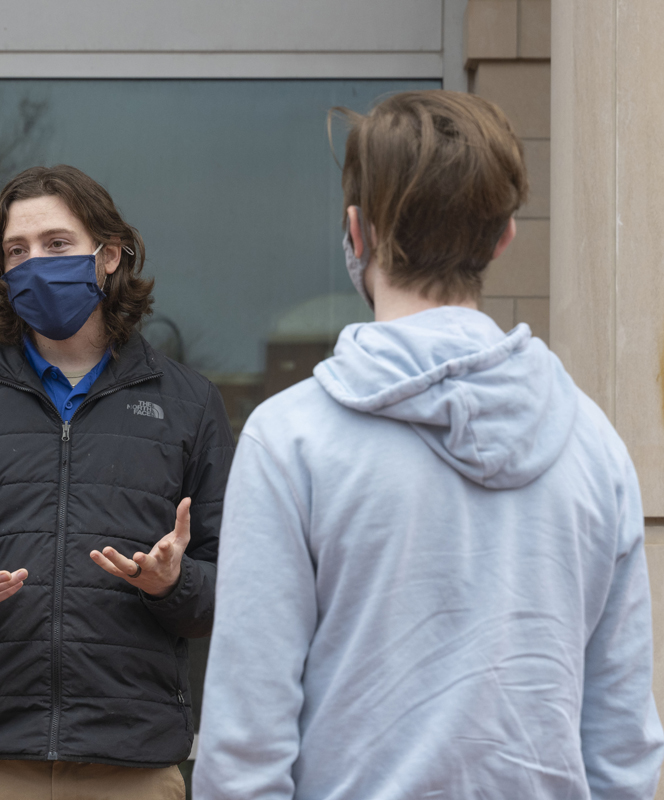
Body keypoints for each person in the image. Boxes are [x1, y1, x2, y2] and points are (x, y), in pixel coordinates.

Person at [193, 90, 664, 799]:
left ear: (357, 233)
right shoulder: (596, 448)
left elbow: (245, 750)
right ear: (504, 237)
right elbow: (624, 753)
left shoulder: (291, 439)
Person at [0, 165, 234, 799]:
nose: (35, 262)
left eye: (57, 244)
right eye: (17, 250)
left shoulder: (189, 404)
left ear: (109, 256)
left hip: (131, 765)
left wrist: (175, 583)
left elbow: (236, 590)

# # # # #

> _WHAT YOU WILL DO_
Beginning at the line that contains "left elbow: (245, 750)", transcribe every line through the end of the material exactly, leaving out all earlier lines.

> _SOLUTION FOR THIS EXERCISE_
left elbow: (245, 750)
right ear: (504, 237)
right elbow: (624, 753)
left shoulder: (291, 439)
Person at [0, 165, 234, 799]:
nose: (35, 262)
left eye: (57, 244)
right eye: (17, 250)
left shoulder: (189, 404)
left ear: (109, 256)
left hip: (131, 765)
left wrist: (175, 583)
left elbow: (236, 590)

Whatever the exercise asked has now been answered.